The Pre-Raphaelites was a secretive “band of brothers”
who started out as rebels against the British art establishment (including one
Sir Sloshua), only to become the new establishment, dominating the art scene of
perfidious Albion until about 1900. In the popular imagination, Pre-Raphaelite
art is usually pictured as “a mysterious redhead in a medieval setting”.
Although this is a stereotype, there is some truth to it. Nor is the reputation
of the PRB painters as eccentrics and womanizers entirely unfounded, I mean,
one of them *did* elope with John Ruskin's wife shortly after painting Ruskin's
portrait! Another one lived in a house surrounded by a garden inhabited by
exotic animals, including wombats and, if memory serves me right, kangaroos.
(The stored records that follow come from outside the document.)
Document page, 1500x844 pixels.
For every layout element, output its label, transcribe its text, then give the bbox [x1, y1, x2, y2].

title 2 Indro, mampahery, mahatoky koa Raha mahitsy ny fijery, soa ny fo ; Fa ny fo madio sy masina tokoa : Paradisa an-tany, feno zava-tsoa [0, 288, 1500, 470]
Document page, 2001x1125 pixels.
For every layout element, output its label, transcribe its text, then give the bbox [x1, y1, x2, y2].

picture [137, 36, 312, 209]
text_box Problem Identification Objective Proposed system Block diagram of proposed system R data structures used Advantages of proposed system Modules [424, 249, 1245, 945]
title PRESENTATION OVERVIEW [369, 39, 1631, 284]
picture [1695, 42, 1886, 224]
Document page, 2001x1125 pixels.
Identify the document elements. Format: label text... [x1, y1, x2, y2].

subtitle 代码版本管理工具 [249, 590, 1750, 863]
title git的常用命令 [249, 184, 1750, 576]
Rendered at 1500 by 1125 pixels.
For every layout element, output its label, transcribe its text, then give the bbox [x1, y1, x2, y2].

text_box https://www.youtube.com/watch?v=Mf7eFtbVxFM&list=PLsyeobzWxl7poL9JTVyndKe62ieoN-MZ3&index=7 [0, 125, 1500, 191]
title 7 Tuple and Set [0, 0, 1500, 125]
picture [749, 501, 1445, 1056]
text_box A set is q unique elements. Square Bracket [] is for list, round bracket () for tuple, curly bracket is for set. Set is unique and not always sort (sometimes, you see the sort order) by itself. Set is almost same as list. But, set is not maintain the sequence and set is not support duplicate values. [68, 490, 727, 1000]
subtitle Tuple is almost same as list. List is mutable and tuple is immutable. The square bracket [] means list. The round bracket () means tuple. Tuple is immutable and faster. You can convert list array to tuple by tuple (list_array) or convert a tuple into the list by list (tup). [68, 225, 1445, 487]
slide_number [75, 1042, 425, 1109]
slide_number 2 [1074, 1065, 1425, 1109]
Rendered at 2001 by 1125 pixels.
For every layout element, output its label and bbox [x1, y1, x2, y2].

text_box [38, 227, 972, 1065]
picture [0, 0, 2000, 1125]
But if *this* is what interests you most about John Everett Millais, William Holman Hunt, Dante Gabriel Rossetti and the other faux medievalist rebels against the Academy, you might get sorely disappointed by Christopher Wood's more civilized take on the Pre-Raphaelite Brotherhood. He purposely emphasizes their art rather than their love lives (or interest in Australian marsupials), and the book is therefore dominated by lavish reproductions of Pre-Raphaelite paintings (most of them in color). Wood also points out that Pre-Raphaelism had two distinct phases, with the later phase, during which the Pre-Raphaelites fused with the broader Aesthetic Movement around William Morris, usually being neglected by modern writers. To remedy this, the author has included more material on this phase, including the artwork of Edward Burne-Jones.
I admit that I never quite grasped the point of Pre-Raphaelism. According to Wood, Millais & Co were paradoxical in many ways. While wanting to paint as realistically as possible, they usually chose medieval or literary themes as their motifs. Ironically, this often led to accusations of Catholic tendencies! Contradicting this, Charles Dickens condemned Millais' painting “Christ in the house of his parents” (with its strong carpenter shop realism) as “mean, repulsive and revolting”. Occasionally, though, the Pre-Raphaelites also ventured into the field of social critique, for instance Hunt's “The Awakening Conscience”, here interpreted as a painting attacking prostitution (although I suspect modern feminists might found the work sexist). During the second phase, when Pre-Raphaelism became part of a broader and more syncretistic current, the movement spread into furniture, architecture and book design. There was also an overlap with the difficult-to-grasp school of art known as Symbolism. But yes, the number of redheaded femme fatales was still conspicuously large...
Five stars for the book, but I must admit that I don't quite like the art itself. Too many strange, bright colors! And too few wombats, LOL.